The wobbly, low-poly look of Vertical Reach’s The Tartarus Key, the way that its images are suggested by crude shapes and muddy textures, is on trend with so many other recent indie horror titles. It features blood on walls, flickering lights, weird visions, and objects mysteriously tipping over, all to lend an even more sinister dimension to the kidnapping of the player character, Alex. She awakens in a spooky mansion full of eerie and occult decor, constantly observed by security cameras. A walkie talkie is her only means of human contact, and the person on the other end says that she’s trapped somewhere else in the mansion.
Beyond these touches, though, The Tartarus Key is less a horror experience than a series of escape rooms. To get out of the initial room, the player must look for clues to reveal a keypad combination, which will open another room that requires putting bottles of colored liquid on pedestals in the correct order. Eventually, the game branches into multiple paths and periodically features puzzles with more mortal stakes for the manor’s other prisoners. In this way, The Tartarus Key suggests a tamer version of Saw or other “death game” stories.

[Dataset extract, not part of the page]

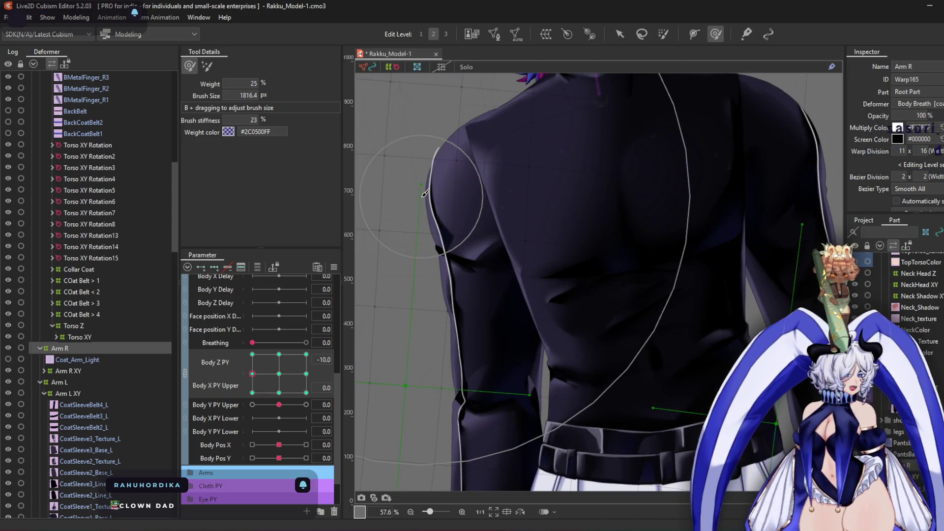
pyautogui.scroll(-4, 425, 193)
pyautogui.scroll(2, 527, 276)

The game doesn’t quite avoid coming to the odd standstill, whether in an unclear puzzle interface or a critical object that blends into the scenery. Though plenty of other games use their lo-fi graphics to direct the eye to relevant information, every object and texture in The Tartarus Key looks plausibly important. But in general, the game moves along at a satisfying clip, with its first-person perspective giving a tactile quality to searching each environment.
It helps, too, that the game’s dialogue scenes progress quickly, and that its puzzles are intuitively segmented to involve only items in the same room rather than asking you to ferry objects from one end of the mansion to another. When it works, The Tartarus Key’s brevity and smart constraints string the player along with the allure of just solving one more.
But even when the game works, its story constantly undermines itself. Every character sounds like a very-online teenager trying to be clever, so focused on twee hopefulness and self-worth that the gravity of the situation they’re in never registers. Worse, the game offers plausible explanations for why every room has elaborate puzzle locks and why the doors are themed after animals, with the behind-the-scenes scientists recalling the capper to The Cabin in the Woods.
Nothing we see here matters because it’s all been made up for puzzle-solving. As such, the weirdness of the game’s mystery and its visuals is practically obliterated. It’s good, then, that The Tartarus Key squeaks by on the strength of its puzzles alone, because the connective tissue between them seems determined to strip the game of narrative intrigue before our very eyes.
This game was reviewed with code provided by Player Two.